無断商業利用および名誉毀損に関する責任を問う



書面には具体的な損害額が記されていた。南雲の半年分の売上を軽く超える数字だった。金額そのものよりも、「本当にここまでやるのか」と彼は唖然とした。弁護士にも相談した。だが、言われたのは冷たい現実だけだった。


「勝てません。あなたの過去の発言、SNS投稿、謝罪動画と矛盾する発言。すべて記録されています。民事では確実に負ける。示談も難しいでしょうね」


南雲はすがるように尋ねた。


「仕事先に迷惑かけるとか……そういうの、考慮してくれたりしないんですか?」


弁護士は淡々と首を振った。


「あなたがそれを最初に考慮していたら、こんなことにはならなかったでしょう」


仕事はすべて消えた。


連絡帳に登録された企業・個人の名前の大半が、今や“既読スルー”すらしてくれない。SNSではアカウントを切り替えても特定され、暴言と晒しの対象となるだけだった。


彼が以前、「撮影協力のお礼」として紹介していた各地の施設からは、「今後一切の協力は致しかねます」「法的な距離を保ちたい」という表明が相次いだ。


まるで疫病神のように扱われていた。


そして、南雲は“再起”のために最後の手段に出た。過去に撮り溜めていた動画素材を編集し直し、別アカウントで販売しようとしたのだ。

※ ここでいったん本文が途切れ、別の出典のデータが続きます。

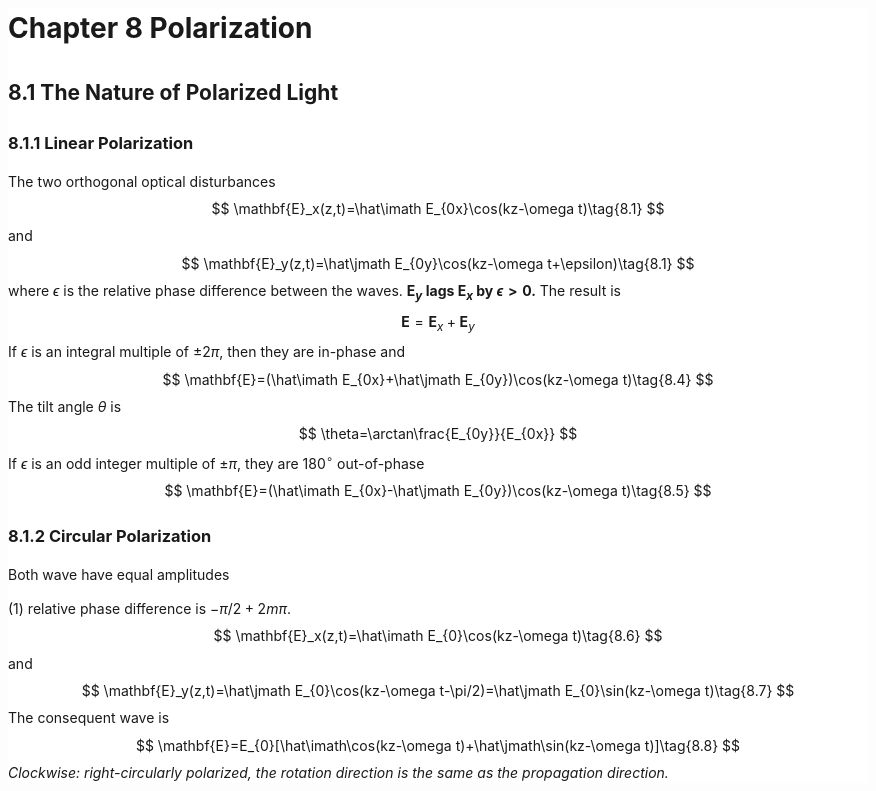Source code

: # Chapter 8 Polarization

## 8.1 The Nature of Polarized Light

### 8.1.1 Linear Polarization

The two orthogonal optical disturbances
$$
\mathbf{E}_x(z,t)=\hat\imath E_{0x}\cos(kz-\omega t)\tag{8.1}
$$
and
$$
\mathbf{E}_y(z,t)=\hat\jmath E_{0y}\cos(kz-\omega t+\epsilon)\tag{8.1}
$$
where $\epsilon$ is the relative phase difference between the waves. **$\mathbf{E}_y$ lags $\mathbf{E}_x$ by $\epsilon>0$.** The result is
$$
\mathbf{E}=\mathbf{E}_x+\mathbf{E}_y\tag{8.3}
$$
If $\epsilon$ is an integral multiple of $\pm2\pi$, then they are in-phase and
$$
\mathbf{E}=(\hat\imath E_{0x}+\hat\jmath E_{0y})\cos(kz-\omega t)\tag{8.4}
$$
The tilt angle $\theta$ is
$$
\theta=\arctan\frac{E_{0y}}{E_{0x}}
$$
If $\epsilon$ is an odd integer multiple of $\pm\pi$, they are $180^\circ$ out-of-phase
$$
\mathbf{E}=(\hat\imath E_{0x}-\hat\jmath E_{0y})\cos(kz-\omega t)\tag{8.5}
$$

###  8.1.2 Circular Polarization

Both wave have equal amplitudes

(1) relative phase difference is $-\pi/2+2m\pi$.
$$
\mathbf{E}_x(z,t)=\hat\imath E_{0}\cos(kz-\omega t)\tag{8.6}
$$
and
$$
\mathbf{E}_y(z,t)=\hat\jmath E_{0}\cos(kz-\omega t-\pi/2)=\hat\jmath E_{0}\sin(kz-\omega t)\tag{8.7}
$$
The consequent wave is
$$
\mathbf{E}=E_{0}[\hat\imath\cos(kz-\omega t)+\hat\jmath\sin(kz-\omega t)]\tag{8.8}
$$
*Clockwise: right-circularly polarized, the rotation direction is the same as the propagation direction.*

表立っては活動できないが、名前を変えれば大丈夫だろうと。


だが、すぐにバレた。


素材の一部が、過去の動画と同一だったことを見つけ、拡散した匿名の処刑人がいたのだ。


「これ、ナグモじゃね?」

「また無断販売やってんのかよ」

「マジで学ばねえなこの人……」


再び通報が殺到し、プラットフォームからアカウントは凍結。残ったのは、金にもならない恥と呆れだけだった。


「くそが、くそが、くそが!俺が何したって言うんだよ!どいつもこいつも気持ち悪く付きまとわりやがって!」


自暴自棄になった南雲は撮影機材に当たった。自分の仕事には無くてはならない相棒たち。だが、そんな当たり前のことすらまともに判断できなくなっていた。


半ば放心状態で家を飛び出た南雲はぼんやりと公園のベンチに座っていた。


ふと見上げれば美しいあかね雲が空一面に広がっていた。


「昔は、ただただ綺麗な景色を思い出に残したかっただけだったんだよな」

ふと、南雲は呟いた。


世界の景色は、何一つ変わっていなかった。変わったのは、自分だった。そして、自分を取り巻くすべてだった。


彼の周囲には、もう誰もいない。笑ってくれる人も、励ましてくれる人も、仕事をくれる人も。名乗る肩書きも、居場所も。


全て、手放したのは傲慢な自分だった。